Selected text:

We turned on auto-ban in production six months ago. Here's what the data shows about real-world attacks, false positives, and the thresholds that actually work.
When we shipped auto-ban in late 2025, the question wasn't whether it would work. The detection logic is straightforward — count failures, ban the device when the count crosses a threshold. The real question was whether our thresholds matched reality. Six months and roughly 50,000 blocked requests later, we have an answer.
Enravo Core's threat layer watches for three categories of signal: signature verification failures (the PoP signature didn't match), nonce replays (the same nonce was submitted twice within the window), and attestation failures (the device's app integrity check didn't pass). Each signal has its own threshold and its own response.
These numbers weren't theoretical. They came from a calibration period where we logged failures but didn't act, watching what normal devices do vs. what we suspected attackers would do. The signature threshold of 5 is the most aggressive — most legitimate devices fail zero or one signature in their lifetime.

Work instructions:
Answer from the auto-ban text:
1. Roughly how many requests were blocked in the six months?
2. What three categories of signal does the threat layer watch for?
3. What is the signature threshold?
Use only the auto-ban text above as your source.

Information provided:
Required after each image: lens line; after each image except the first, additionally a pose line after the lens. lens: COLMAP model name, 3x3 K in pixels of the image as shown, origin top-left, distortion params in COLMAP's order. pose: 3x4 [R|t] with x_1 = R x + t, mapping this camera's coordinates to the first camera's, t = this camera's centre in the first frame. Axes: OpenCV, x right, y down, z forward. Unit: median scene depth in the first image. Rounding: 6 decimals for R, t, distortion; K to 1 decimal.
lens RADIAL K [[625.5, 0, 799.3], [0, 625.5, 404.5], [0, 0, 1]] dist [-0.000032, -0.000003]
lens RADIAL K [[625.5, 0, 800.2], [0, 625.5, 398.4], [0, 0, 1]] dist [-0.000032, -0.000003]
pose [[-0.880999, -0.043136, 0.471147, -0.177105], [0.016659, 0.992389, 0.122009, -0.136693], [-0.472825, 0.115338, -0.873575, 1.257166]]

* * *

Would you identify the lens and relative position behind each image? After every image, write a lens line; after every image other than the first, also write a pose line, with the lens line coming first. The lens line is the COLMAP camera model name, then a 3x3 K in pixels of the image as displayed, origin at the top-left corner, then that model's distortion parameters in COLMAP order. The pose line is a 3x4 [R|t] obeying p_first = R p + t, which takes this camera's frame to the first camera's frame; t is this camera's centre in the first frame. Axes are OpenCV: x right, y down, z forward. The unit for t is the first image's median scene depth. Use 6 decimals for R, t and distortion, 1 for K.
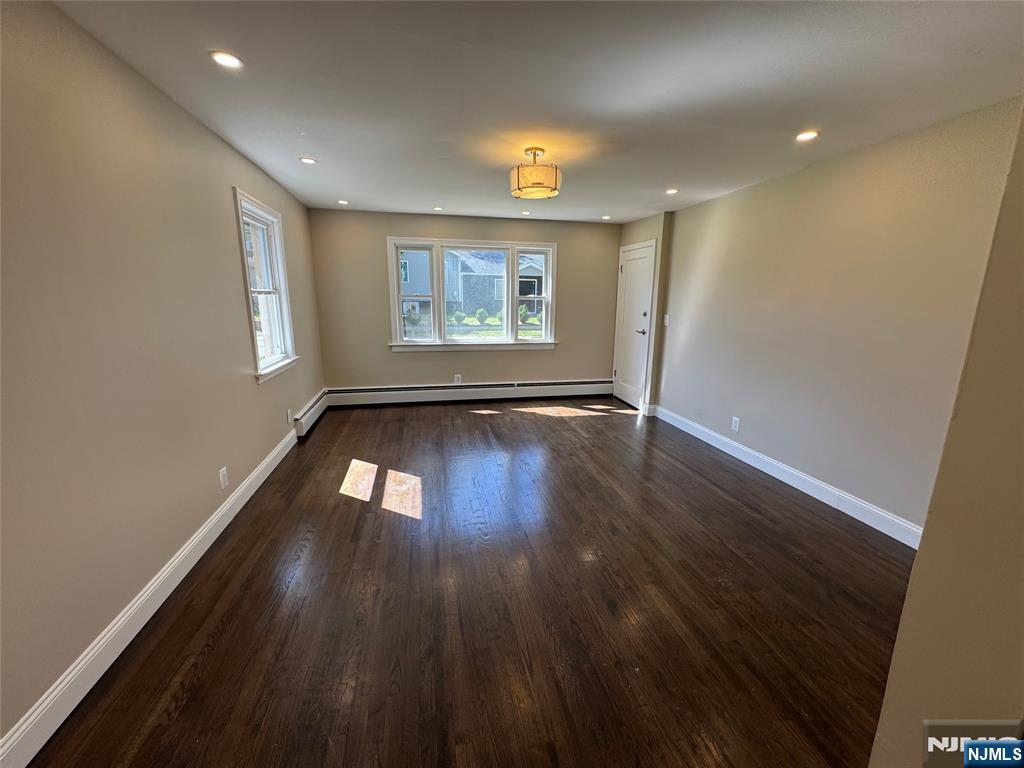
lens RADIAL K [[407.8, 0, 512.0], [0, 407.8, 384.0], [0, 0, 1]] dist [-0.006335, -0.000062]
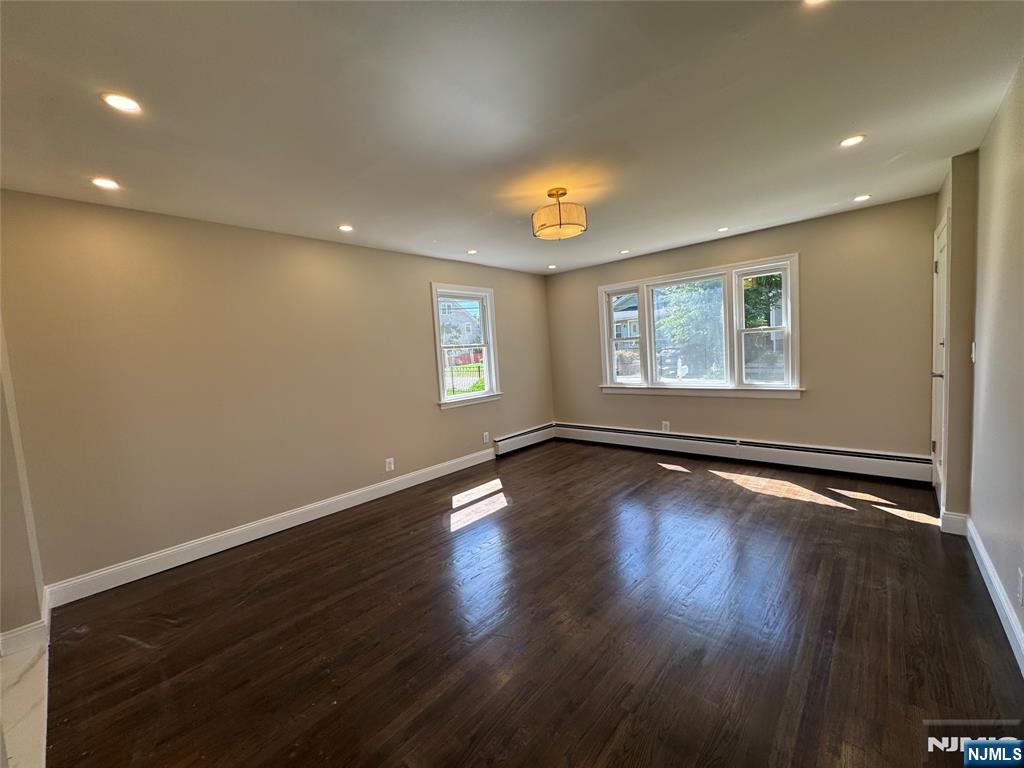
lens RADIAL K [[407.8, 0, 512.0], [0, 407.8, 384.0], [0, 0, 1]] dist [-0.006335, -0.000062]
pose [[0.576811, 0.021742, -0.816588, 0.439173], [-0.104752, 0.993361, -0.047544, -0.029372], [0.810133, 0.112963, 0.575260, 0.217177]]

--

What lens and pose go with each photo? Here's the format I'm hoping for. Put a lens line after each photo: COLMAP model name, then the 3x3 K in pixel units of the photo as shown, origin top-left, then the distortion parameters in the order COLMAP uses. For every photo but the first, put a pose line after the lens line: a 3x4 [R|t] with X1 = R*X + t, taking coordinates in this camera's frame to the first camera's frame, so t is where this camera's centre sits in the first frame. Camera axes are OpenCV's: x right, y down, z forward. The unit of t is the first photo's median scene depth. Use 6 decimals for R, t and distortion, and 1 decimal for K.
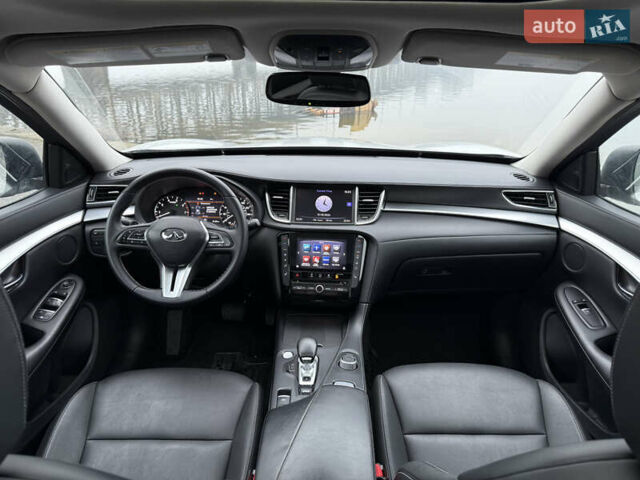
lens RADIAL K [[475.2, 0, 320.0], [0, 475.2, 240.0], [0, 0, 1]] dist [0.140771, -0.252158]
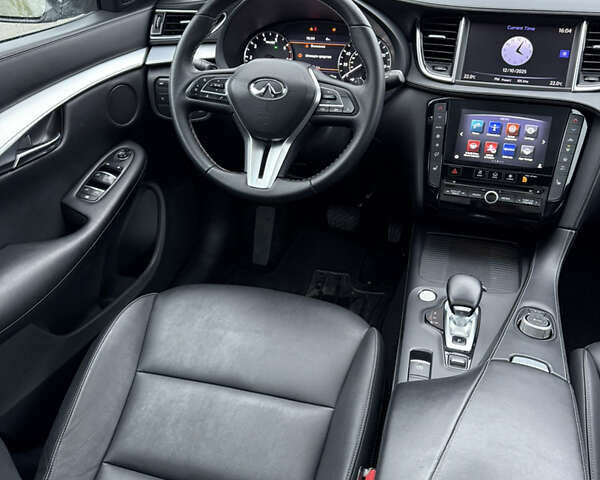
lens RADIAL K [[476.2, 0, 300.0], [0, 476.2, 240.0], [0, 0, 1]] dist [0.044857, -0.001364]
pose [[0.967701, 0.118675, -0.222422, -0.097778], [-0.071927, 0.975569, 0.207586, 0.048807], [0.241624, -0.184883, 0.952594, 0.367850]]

Output of the exercise:
1. Roughly 50,000.
2. Signature verification failures, nonce replays, and attestation failures.
3. 5.